You are photographing a race at a track meet, sitting 50 feet from the center of a straightaway. A runner traveling at 20 feet per second passes in front of you. a) write a trigonometric equation to find the angle thete you have to turn your camera to photograph the runner t seconds later. assume the runner is still on the straightaway and traveling at a constant speed. b) sole the trigonometric question to find the angle theta you have to turn the camera to photograph the runner 3 seconds later. c) if time t is twice as long, is the measure of the angle you have to turn the camera twice as big?

Question

You are photographing a race at a track meet, sitting 50 feet from the center of a straightaway. A runner traveling at 20 feet per second passes in front of you. a) write a trigonometric equation to find the angle thete you have to turn your camera to photograph the runner t seconds later. assume the runner is still on the straightaway and traveling at a constant speed. b) sole the trigonometric question to find the angle theta you have to turn the camera to photograph the runner 3 seconds later. c) if time t is twice as long, is the measure of the angle you have to turn the camera twice as big?

Answer 1

draw a diagram.
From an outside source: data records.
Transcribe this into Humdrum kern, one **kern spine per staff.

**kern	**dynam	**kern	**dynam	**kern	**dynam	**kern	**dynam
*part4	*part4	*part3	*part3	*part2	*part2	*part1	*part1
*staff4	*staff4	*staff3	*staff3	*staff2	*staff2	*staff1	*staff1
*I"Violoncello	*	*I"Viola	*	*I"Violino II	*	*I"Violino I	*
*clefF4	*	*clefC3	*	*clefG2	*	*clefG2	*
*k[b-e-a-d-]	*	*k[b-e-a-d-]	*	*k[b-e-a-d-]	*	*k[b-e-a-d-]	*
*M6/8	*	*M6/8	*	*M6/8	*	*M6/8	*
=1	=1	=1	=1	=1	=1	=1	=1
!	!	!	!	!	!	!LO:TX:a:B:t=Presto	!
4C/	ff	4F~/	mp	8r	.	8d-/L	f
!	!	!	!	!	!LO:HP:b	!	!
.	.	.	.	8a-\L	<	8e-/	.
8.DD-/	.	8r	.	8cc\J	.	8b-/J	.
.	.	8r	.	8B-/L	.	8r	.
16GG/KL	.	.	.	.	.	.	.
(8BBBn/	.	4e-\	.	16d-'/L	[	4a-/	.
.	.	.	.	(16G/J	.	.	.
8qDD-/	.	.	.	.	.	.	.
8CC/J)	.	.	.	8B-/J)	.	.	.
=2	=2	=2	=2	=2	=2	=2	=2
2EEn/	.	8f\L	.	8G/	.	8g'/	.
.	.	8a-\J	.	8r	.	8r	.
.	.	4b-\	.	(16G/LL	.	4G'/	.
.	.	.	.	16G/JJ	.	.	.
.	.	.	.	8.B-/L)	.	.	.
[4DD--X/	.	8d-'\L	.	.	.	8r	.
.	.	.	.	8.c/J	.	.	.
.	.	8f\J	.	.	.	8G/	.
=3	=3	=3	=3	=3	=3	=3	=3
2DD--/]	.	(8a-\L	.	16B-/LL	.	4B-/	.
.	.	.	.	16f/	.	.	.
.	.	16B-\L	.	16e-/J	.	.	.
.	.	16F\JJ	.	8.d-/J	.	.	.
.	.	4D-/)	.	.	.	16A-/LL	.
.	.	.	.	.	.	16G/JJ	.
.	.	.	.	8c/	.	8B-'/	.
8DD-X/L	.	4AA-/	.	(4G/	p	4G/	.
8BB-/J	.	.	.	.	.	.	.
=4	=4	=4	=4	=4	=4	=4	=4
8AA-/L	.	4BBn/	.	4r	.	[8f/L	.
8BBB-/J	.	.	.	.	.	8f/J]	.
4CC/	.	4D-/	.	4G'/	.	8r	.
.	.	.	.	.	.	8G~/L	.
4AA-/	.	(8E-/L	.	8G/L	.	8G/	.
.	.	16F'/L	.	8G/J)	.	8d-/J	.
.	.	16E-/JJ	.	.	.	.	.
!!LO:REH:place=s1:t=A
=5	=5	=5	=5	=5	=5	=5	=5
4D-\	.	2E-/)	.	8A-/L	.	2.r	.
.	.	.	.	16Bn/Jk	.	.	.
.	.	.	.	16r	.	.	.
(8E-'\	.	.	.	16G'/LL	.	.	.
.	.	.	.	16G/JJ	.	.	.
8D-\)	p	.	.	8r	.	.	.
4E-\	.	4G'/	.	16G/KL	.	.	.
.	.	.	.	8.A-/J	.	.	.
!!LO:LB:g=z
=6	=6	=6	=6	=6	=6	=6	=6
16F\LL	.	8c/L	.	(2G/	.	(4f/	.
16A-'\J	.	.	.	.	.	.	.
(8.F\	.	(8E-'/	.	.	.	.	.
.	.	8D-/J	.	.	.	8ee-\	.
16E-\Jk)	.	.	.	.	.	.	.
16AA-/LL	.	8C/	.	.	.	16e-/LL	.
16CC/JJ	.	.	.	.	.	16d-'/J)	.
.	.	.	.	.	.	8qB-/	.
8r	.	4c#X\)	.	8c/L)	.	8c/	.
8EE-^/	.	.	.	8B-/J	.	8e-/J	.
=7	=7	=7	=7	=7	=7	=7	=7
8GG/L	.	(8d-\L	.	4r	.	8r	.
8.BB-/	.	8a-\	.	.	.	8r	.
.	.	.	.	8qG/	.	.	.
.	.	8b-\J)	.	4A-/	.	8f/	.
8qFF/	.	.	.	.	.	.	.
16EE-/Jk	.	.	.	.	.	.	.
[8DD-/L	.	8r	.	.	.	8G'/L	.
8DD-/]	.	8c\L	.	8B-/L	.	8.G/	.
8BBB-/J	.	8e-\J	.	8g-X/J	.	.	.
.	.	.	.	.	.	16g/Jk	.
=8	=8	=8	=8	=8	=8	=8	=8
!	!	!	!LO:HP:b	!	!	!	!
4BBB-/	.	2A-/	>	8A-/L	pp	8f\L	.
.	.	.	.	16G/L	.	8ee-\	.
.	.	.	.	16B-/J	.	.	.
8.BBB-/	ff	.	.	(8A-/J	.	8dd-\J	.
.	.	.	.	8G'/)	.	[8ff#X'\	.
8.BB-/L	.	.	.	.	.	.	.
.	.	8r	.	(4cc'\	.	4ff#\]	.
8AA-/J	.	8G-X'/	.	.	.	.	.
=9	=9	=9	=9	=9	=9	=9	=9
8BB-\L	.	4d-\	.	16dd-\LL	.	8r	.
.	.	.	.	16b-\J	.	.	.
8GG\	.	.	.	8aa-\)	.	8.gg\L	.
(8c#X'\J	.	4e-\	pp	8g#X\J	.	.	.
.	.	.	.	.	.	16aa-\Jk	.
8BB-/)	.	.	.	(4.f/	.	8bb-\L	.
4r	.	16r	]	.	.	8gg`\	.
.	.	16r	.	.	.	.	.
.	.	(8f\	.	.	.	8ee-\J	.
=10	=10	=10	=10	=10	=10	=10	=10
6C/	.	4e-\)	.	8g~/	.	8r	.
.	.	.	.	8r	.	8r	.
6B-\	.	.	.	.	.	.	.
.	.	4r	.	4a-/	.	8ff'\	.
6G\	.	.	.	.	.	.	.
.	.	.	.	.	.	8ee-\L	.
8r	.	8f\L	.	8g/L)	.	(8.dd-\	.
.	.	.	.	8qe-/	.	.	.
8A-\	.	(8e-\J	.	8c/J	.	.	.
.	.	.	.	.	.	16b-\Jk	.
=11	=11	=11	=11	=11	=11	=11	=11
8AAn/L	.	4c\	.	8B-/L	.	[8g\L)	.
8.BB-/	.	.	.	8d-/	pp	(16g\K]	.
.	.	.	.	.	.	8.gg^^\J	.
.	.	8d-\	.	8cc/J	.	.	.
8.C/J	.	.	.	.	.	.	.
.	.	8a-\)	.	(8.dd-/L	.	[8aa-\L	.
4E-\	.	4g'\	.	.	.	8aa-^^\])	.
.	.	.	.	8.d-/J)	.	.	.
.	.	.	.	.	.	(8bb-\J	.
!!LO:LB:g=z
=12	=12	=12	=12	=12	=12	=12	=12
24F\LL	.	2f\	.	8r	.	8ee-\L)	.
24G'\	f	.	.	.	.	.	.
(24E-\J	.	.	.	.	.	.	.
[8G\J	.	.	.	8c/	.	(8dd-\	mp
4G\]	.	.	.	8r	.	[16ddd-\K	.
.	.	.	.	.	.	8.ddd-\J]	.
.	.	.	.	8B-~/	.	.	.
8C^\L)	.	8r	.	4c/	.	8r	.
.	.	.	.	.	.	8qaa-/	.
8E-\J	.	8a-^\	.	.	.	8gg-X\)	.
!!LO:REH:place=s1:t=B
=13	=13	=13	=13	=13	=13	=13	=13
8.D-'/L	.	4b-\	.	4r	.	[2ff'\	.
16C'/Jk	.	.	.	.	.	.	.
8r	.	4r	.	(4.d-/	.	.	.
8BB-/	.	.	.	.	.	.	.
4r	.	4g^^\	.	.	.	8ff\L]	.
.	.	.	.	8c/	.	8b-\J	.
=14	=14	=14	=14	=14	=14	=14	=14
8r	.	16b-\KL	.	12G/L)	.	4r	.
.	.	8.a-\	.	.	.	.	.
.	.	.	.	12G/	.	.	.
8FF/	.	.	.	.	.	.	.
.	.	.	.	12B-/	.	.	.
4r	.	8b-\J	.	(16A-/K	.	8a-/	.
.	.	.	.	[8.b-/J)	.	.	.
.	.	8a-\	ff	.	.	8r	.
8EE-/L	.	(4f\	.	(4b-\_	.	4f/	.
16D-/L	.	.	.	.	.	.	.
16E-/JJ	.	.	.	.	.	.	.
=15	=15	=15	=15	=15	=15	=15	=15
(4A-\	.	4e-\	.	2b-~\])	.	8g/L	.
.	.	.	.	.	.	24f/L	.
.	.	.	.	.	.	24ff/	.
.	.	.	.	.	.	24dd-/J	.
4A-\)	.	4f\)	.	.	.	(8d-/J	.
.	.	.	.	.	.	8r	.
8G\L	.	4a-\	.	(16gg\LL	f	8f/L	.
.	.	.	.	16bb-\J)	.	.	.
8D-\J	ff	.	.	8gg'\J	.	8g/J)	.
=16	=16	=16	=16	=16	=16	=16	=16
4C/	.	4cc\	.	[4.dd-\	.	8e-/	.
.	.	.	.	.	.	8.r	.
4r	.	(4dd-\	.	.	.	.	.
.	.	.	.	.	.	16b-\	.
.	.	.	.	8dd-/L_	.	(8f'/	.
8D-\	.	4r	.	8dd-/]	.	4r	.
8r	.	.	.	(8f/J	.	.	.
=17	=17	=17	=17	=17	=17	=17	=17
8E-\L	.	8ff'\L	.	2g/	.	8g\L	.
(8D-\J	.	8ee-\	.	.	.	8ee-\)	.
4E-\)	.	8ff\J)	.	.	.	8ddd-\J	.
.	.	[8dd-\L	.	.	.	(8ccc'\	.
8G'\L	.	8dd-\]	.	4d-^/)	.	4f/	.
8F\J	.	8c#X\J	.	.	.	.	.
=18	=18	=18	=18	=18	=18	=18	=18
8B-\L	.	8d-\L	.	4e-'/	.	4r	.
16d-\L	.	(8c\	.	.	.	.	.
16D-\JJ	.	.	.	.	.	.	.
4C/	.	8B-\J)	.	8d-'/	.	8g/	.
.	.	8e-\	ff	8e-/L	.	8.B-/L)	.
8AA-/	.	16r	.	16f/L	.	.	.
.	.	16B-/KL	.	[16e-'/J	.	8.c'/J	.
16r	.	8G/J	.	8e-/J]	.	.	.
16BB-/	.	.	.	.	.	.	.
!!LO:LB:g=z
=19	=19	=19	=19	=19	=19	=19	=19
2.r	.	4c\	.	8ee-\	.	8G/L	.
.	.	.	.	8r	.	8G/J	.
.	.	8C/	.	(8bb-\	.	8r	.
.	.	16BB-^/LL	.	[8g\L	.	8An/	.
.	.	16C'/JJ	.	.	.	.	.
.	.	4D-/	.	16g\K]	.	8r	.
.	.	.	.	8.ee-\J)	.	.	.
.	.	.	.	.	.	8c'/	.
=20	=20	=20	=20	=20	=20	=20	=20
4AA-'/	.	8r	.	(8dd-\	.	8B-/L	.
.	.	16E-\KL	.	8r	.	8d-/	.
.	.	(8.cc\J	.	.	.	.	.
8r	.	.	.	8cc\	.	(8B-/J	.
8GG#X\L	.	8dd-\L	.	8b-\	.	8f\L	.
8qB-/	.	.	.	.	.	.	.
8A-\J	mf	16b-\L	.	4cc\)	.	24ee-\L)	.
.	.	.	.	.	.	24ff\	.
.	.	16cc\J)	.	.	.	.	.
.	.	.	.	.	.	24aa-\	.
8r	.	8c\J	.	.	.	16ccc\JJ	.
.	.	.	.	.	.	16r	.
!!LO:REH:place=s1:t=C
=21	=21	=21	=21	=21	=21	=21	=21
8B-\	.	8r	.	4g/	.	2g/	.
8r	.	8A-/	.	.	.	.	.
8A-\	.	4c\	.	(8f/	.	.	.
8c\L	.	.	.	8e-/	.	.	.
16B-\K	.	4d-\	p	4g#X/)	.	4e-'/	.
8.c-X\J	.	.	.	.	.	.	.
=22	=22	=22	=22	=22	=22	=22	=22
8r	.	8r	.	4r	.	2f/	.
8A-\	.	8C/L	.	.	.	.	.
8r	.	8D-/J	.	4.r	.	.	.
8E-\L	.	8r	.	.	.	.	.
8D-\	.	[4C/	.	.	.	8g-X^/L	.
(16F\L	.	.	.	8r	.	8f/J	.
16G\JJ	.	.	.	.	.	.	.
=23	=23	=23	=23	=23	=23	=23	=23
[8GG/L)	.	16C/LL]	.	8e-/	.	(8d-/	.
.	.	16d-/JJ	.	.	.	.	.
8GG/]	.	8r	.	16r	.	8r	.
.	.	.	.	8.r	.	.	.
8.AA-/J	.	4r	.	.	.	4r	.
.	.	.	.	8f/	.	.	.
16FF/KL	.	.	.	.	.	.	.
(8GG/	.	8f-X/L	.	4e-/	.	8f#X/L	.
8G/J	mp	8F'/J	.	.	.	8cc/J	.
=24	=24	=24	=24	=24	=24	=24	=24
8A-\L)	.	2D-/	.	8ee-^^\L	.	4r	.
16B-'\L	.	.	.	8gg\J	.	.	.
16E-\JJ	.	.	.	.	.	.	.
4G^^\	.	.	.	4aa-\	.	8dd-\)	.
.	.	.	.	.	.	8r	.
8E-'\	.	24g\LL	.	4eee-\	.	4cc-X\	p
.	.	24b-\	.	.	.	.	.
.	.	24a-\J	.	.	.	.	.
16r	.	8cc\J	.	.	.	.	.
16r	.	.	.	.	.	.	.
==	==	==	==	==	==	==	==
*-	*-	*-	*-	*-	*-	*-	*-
It is clear that

(a) tanθ = 20t/50

(b) solve when t=3

Since tan2θ≠2tanθ, (c) is clearly false.

Answer 2

a) To find the angle theta (θ) you need to turn your camera to photograph the runner t seconds later, we can use the concept of trigonometry and the properties of right triangles.

Since the runner is traveling at a constant speed, the distance covered by the runner in t seconds is given by the formula: distance = speed × time. In this case, the speed is 20 feet per second.

Let's denote the distance covered by the runner in t seconds as x. Therefore, we have x = 20t.

To find the angle theta, we need to consider the right triangle formed between your camera position, the runner, and the straightaway. The adjacent side of this triangle is the distance from your camera position to the center of the straightaway, which is 50 feet. The opposite side is the distance covered by the runner, denoted as x.

Using the trigonometric definition of the tangent function (tan(theta) = opposite/adjacent), we can write the trigonometric equation as:
tan(theta) = x/50.

b) To solve the trigonometric equation and find the angle theta when t = 3 seconds, we substitute the value of x from the given information (x = 20t) and solve for theta.

Substituting the values, we have:
tan(theta) = (20 * 3)/50
tan(theta) = 60/50
tan(theta) = 6/5

To find the value of theta, you can use the inverse tangent (arctan) function on both sides of the equation. Therefore,
theta = arctan(6/5)

Using a calculator or an online tool that provides trigonometric functions, evaluate arctan(6/5) to find the value of theta.

c) No, if the time t is twice as long, the measure of the angle you have to turn the camera will not be twice as big. The angle theta is dependent on the distance covered by the runner, not the time. Therefore, as long as the runner is still on the straightaway and traveling at a constant speed, the angle required to photograph the runner will remain the same, regardless of how much time has passed.